● **To do**
All entries must be given again in full, exactly as they were supplied.

● **Records shown**
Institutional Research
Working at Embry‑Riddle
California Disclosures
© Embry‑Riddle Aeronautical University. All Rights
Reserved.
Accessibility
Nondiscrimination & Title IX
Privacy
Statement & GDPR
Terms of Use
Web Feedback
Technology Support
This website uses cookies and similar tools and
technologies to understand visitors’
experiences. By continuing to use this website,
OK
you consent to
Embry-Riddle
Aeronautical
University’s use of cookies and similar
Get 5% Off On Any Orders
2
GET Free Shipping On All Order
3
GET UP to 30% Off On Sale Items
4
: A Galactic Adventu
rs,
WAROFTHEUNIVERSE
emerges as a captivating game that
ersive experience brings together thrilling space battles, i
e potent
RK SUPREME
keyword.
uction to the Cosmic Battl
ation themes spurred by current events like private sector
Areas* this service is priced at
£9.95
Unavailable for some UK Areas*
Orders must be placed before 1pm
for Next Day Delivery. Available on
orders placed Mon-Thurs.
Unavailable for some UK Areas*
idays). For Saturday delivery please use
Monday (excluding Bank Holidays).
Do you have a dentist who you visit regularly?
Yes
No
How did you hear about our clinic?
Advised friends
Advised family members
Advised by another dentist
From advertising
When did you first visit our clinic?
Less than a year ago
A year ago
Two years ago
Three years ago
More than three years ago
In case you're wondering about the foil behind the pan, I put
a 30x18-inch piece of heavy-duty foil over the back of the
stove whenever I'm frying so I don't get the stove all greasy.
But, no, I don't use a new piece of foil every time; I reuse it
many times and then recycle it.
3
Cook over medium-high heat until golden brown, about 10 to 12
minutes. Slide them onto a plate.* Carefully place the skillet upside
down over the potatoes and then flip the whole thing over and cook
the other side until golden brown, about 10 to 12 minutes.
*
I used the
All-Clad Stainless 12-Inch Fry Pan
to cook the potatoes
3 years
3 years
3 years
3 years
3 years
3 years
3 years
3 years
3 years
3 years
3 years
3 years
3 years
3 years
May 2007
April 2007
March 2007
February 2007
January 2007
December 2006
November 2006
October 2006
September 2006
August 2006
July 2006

● **Solved exercise**
Institutional Research
Working at Embry‑Riddle
California Disclosures
© Embry‑Riddle Aeronautical University. All Rights
Reserved.
Accessibility
Nondiscrimination & Title IX
Privacy
Statement & GDPR
Terms of Use
Web Feedback
Technology Support
This website uses cookies and similar tools and
technologies to understand visitors’
experiences. By continuing to use this website,
OK
you consent to
Embry-Riddle
Aeronautical
University’s use of cookies and similar
Get 5% Off On Any Orders
2
GET Free Shipping On All Order
3
GET UP to 30% Off On Sale Items
4
: A Galactic Adventu
rs,
WAROFTHEUNIVERSE
emerges as a captivating game that
ersive experience brings together thrilling space battles, i
e potent
RK SUPREME
keyword.
uction to the Cosmic Battl
ation themes spurred by current events like private sector
Areas* this service is priced at
£9.95
Unavailable for some UK Areas*
Orders must be placed before 1pm
for Next Day Delivery. Available on
orders placed Mon-Thurs.
Unavailable for some UK Areas*
idays). For Saturday delivery please use
Monday (excluding Bank Holidays).
Do you have a dentist who you visit regularly?
Yes
No
How did you hear about our clinic?
Advised friends
Advised family members
Advised by another dentist
From advertising
When did you first visit our clinic?
Less than a year ago
A year ago
Two years ago
Three years ago
More than three years ago
In case you're wondering about the foil behind the pan, I put
a 30x18-inch piece of heavy-duty foil over the back of the
stove whenever I'm frying so I don't get the stove all greasy.
But, no, I don't use a new piece of foil every time; I reuse it
many times and then recycle it.
3
Cook over medium-high heat until golden brown, about 10 to 12
minutes. Slide them onto a plate.* Carefully place the skillet upside
down over the potatoes and then flip the whole thing over and cook
the other side until golden brown, about 10 to 12 minutes.
*
I used the
All-Clad Stainless 12-Inch Fry Pan
to cook the potatoes
3 years
3 years
3 years
3 years
3 years
3 years
3 years
3 years
3 years
3 years
3 years
3 years
3 years
3 years
May 2007
April 2007
March 2007
February 2007
January 2007
December 2006
November 2006
October 2006
September 2006
August 2006
July 2006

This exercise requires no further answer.